Letting Go And The Music Of Heartbreak.
Many readers ask me about letting go perhaps expecting to be touched by a magic wand -not necessarily by me- so as to forget. Letting go can be a long process depending on their circumstances and there's not one way to it, although there are steps that everyone can take to get there. Letting go is never about forgetting, but remembering with love.
Most people ask how to let go after a break up, sometimes years after it happens, to immediately follow their request by a statement that they have no intention of doing so. There are several reasons for this. It could be heartbreak, longing or resentment. Intention and commitment are essential to obtain positive results. When the intention is to hold on onto the idea of what could have been, all the energy is be directed towards a past situation that cannot be changed.
It is a misuse of the imagination and an energy that could be used to create a new, more pleasant reality instead. How we use such energy determines who we are, creating the emotional landscapes in which we live. Often the will to let go is thwarted by an unconscious motive. They either have idealised the other person to the extent of creating a perpetual longing for what they lost, or they seek revenge.
Who we are is none of the above, but everyone experiences reality from their level of perception. Both longing and resentment are part of the human experience. We have to go through it until we understand and overcome such stages.
Popular music or how one listens to it could make heartbreak a much more painful experience, and even turn letting go into an impossible journey that never begins. Making a soundtrack of heartbreak, pain and suffering has a strong element of self-mythology, which is usually scripted by the ego or super-ego.
To illustrate this point I'd like to share the experience of a young man in his mid twenties, who's somehow still lingering on the heartbreak he suffered when he was only sixteen years old. For months I heard of his suffering, which eventually turned into his inability to talk to women after his 'girlfriend' of two days chose to be with a more decisive boy.
From that moment on, his choice of music had a clear direction towards a self-defeating narrative. Every song he listened to spoke of a man whose feelings, not only were never reciprocated by the woman he loved, but that saw her marrying a different man.
Ego's compilation of music becomes part of our identity; and such false portrait of identity, an anchor to life. In this particular case echoing within the message that one is not enough. One of the goals in the healing process is to transcend and detach from identity without renouncing to our origins.

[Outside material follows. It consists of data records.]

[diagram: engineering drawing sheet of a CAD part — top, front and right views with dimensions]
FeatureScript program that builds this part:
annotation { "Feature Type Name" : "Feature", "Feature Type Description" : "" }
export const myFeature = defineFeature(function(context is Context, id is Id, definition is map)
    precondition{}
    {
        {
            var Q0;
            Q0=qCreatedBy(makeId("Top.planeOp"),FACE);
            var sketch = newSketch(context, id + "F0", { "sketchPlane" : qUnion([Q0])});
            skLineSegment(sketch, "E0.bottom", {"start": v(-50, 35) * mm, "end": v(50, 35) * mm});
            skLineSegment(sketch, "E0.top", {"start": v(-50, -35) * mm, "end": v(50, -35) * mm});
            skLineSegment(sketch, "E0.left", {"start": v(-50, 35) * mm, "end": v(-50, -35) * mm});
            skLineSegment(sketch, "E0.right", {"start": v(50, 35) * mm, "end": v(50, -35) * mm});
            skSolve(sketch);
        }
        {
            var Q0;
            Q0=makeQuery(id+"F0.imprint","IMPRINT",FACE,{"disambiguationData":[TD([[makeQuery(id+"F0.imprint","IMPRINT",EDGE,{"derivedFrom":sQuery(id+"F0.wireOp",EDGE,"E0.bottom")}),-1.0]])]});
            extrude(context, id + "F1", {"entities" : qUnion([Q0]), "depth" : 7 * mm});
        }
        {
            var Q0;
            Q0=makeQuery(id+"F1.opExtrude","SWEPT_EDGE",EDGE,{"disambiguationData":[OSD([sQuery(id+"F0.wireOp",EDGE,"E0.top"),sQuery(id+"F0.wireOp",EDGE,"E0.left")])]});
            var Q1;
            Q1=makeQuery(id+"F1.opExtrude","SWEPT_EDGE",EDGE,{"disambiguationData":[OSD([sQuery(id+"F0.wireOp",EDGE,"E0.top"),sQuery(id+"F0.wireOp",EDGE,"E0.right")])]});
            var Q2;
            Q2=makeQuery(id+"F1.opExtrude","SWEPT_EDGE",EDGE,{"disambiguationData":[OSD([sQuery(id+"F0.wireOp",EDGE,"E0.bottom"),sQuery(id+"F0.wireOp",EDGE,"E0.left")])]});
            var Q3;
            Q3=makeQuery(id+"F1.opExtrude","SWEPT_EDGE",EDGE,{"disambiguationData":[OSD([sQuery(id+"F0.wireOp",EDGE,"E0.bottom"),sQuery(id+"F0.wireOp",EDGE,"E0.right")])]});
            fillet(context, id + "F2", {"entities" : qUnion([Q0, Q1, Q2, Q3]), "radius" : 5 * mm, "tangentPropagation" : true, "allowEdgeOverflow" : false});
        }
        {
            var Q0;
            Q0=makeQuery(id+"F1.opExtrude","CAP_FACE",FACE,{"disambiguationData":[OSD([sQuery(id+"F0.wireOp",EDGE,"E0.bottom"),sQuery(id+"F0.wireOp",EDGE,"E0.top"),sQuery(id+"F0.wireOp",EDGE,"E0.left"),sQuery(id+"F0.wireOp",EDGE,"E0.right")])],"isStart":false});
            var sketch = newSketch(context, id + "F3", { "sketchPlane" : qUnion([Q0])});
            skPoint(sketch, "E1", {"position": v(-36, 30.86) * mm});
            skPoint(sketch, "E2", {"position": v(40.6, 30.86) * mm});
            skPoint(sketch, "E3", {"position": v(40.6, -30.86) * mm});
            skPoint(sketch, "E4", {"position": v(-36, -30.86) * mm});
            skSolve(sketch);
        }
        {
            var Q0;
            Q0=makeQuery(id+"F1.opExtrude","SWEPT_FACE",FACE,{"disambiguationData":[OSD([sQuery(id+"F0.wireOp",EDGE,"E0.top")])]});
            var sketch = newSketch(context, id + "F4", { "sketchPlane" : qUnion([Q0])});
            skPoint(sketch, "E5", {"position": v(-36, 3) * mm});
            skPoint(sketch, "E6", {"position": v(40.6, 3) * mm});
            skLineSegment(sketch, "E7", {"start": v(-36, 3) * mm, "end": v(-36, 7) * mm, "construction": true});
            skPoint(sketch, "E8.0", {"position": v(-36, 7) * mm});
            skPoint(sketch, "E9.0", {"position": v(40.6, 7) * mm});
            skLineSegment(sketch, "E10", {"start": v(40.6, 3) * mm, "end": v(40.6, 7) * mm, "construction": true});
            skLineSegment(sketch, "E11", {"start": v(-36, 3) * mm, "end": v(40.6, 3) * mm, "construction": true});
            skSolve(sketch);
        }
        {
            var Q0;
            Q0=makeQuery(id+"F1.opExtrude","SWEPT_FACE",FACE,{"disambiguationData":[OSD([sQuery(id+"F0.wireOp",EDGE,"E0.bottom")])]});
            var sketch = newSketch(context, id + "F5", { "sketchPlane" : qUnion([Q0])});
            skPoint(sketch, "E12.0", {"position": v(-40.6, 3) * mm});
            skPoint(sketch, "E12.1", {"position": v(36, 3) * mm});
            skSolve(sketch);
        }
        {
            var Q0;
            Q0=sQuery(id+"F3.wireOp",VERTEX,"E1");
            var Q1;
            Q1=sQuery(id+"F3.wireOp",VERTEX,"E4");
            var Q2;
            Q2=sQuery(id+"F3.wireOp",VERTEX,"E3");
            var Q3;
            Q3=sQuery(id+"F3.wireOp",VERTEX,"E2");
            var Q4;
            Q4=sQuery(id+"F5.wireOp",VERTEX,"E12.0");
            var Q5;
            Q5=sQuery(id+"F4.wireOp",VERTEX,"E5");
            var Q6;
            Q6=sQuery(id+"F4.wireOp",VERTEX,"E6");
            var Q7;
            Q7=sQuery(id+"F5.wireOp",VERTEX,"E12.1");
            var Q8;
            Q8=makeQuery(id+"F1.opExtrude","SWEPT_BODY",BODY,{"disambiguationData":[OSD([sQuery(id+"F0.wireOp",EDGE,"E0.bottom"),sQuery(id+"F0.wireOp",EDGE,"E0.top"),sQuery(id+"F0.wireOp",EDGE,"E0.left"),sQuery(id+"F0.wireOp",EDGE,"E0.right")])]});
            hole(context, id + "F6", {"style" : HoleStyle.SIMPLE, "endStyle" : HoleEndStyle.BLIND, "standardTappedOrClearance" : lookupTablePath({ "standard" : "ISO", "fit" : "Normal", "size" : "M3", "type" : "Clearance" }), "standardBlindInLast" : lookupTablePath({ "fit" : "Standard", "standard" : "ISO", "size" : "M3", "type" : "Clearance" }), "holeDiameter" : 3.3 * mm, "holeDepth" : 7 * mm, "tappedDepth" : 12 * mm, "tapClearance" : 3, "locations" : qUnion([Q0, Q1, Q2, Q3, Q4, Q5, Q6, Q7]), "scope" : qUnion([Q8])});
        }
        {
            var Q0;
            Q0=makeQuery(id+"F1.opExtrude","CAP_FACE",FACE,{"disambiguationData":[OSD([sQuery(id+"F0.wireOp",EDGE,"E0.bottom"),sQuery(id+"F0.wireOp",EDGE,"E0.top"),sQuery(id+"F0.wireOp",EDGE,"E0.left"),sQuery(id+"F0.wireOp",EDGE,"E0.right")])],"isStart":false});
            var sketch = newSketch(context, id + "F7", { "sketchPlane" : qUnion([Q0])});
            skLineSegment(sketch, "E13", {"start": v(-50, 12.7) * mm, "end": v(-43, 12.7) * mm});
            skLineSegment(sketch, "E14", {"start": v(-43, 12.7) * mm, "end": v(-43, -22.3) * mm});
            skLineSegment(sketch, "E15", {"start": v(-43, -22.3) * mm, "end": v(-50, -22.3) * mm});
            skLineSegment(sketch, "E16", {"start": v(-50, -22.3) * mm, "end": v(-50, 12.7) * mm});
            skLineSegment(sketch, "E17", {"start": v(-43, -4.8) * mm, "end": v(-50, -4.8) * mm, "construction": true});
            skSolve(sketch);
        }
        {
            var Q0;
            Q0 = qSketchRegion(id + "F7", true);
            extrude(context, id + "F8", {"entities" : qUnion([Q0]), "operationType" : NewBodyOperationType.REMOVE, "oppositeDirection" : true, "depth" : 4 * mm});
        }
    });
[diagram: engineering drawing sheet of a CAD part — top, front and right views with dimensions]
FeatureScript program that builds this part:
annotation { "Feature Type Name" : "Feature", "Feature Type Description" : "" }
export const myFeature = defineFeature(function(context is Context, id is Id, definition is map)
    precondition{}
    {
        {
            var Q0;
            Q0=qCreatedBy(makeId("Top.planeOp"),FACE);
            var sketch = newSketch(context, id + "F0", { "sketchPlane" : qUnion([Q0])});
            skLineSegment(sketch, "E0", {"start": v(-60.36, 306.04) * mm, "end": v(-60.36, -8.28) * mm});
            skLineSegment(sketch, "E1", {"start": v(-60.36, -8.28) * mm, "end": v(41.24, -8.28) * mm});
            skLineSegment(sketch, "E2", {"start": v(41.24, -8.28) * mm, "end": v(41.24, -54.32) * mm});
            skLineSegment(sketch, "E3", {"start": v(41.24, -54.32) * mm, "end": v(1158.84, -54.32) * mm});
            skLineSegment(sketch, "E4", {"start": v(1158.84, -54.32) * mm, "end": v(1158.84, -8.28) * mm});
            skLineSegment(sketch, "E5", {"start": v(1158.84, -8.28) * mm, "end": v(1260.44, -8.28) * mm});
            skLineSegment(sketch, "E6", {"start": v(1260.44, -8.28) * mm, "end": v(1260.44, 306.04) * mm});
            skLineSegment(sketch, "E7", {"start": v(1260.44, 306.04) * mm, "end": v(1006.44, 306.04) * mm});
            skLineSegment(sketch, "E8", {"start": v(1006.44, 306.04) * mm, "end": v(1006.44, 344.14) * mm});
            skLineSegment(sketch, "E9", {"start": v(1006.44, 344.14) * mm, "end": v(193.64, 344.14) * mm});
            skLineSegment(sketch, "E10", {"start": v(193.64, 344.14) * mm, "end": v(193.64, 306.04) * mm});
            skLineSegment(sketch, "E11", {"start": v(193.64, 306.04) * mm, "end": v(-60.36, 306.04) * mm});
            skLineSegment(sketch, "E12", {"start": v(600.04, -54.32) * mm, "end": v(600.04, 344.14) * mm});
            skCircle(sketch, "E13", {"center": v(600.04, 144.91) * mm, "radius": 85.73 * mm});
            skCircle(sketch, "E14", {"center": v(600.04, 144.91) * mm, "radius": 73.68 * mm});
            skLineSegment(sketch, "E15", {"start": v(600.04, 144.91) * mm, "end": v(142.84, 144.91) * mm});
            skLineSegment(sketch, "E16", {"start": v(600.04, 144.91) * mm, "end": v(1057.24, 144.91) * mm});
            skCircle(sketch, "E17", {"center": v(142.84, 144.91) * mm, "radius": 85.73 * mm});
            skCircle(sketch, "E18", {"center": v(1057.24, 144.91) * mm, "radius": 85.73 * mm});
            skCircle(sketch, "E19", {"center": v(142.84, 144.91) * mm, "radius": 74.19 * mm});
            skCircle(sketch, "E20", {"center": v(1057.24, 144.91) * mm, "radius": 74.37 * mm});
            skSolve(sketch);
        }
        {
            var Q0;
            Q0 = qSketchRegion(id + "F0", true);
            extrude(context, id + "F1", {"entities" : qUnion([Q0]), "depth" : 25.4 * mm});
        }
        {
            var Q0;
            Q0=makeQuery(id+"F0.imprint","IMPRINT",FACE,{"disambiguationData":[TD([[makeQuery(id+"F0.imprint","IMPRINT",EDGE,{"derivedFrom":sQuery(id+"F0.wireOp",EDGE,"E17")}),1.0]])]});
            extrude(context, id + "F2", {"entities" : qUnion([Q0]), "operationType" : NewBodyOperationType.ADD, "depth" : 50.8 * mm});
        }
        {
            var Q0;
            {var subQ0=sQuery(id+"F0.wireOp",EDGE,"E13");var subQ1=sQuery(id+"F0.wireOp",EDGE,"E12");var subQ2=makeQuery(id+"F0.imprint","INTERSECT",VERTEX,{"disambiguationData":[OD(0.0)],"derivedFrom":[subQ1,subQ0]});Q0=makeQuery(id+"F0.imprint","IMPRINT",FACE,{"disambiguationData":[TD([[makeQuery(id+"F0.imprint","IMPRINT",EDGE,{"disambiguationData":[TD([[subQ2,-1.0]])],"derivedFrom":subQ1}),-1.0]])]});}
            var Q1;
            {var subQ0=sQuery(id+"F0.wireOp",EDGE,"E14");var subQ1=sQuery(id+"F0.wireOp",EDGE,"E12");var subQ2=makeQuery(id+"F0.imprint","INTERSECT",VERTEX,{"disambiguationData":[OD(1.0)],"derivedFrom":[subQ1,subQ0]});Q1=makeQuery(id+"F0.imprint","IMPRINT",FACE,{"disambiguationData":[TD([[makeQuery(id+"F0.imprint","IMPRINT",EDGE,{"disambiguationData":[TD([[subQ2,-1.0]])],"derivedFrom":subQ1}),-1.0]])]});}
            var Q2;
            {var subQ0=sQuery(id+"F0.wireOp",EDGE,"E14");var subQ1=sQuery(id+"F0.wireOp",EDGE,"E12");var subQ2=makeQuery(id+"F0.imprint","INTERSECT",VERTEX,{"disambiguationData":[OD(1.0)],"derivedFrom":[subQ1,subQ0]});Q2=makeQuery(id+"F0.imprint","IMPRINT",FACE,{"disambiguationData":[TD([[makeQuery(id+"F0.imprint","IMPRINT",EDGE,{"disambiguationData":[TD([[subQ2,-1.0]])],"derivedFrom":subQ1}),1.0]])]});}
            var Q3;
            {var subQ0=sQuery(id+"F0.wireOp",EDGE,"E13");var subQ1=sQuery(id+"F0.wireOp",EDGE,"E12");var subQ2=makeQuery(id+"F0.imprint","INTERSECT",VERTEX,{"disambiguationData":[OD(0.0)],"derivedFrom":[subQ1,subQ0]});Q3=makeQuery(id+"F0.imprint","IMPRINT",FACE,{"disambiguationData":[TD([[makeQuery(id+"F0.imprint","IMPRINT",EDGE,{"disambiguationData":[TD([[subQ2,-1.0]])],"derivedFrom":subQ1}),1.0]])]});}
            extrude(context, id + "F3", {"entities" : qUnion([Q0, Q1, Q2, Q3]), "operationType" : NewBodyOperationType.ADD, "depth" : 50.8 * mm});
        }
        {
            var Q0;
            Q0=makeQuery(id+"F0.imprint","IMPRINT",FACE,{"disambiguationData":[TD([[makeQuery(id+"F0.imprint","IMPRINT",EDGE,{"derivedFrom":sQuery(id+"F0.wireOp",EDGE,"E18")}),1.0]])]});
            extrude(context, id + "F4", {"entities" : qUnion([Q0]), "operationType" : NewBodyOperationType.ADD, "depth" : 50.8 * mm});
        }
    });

From the human perspective, it is normal to listen to popular songs that carry a heartbreaking message. These songs capture in a few lines what most people feel but cannot express neither in words nor in any other form, so they become perfect vehicles to channel feelings and emotions, as well as a sense of being understood. No matter who we are, heartbreak is a universal feeling, hence it's no wonder that certain songs touch every heart.
Listening to this type of music does not have to be a negative experience. It is what each individual makes of the experience. Such music can be cathartic and have a positive effect on the healing process, as it stimulates feeling, which in turn is essential in order to overcome emotional blocks. Feeling allows the body to release unwanted energies that have been stored within from childhood.
The trap appears when for example we listen to songs like 'Someone like you' by Adele and someone turns it into a flag of their pain. Nothing to do with the song, but with individual perspectives and interpretation. There is beauty in pain, and this song, one of many encapsulates all elements required to touch a heart, broken or not. If this song or any other song symbolises heartbreak and longing, as well as bringing memories of the lost lover, it creates a memory, that produces more unwanted energy and only serves to interfere in the process of healing. Every time that the song of choice is played, the individual regresses to a previous emotional state with little or no healing properties at all. In a way, it could turn into a masochistic practice.
Listening to this type of music with a bottle of vodka and a bucket of ice cream certainly does not help.
All relationships are about learning and integrating those qualities that attracted us from the other person. Heartbreak is an incredible opportunity to integrate these elements once the they have disappeared from our lives. If there has truly been love in the relationship, one way to honour and heal is through nurturing the positive memories both people shared.
An example of a popular song that celebrates love instead of dwelling on heartbreak is: 'If I ever leave this world alive' by Flogging Molly, as it conveys a message of gratitude in appreciation for the time spent together. The amount of songs that help to create a healing and loving energy after heartbreak are endless, and it is our responsibility to create a brighter mosaic of our lives and past relationships.
It's never the music, but how we listen to it. There is music that heals the heart.
Letting go requires an act of unconditional love for the other person, and can never take place while being resentful or in grief. While it is understandable that there must be a grieving period, there's a point in which we move on, so as to create a better life. Letting go does not mean we don't care or we don't love. Letting go is not only an act of selfless love, but self-love also.
Finally, no matter whether there's been love or not, nor the circumstances of the break up, love is always the answer. If it's not selfless or unconditional, it is not love.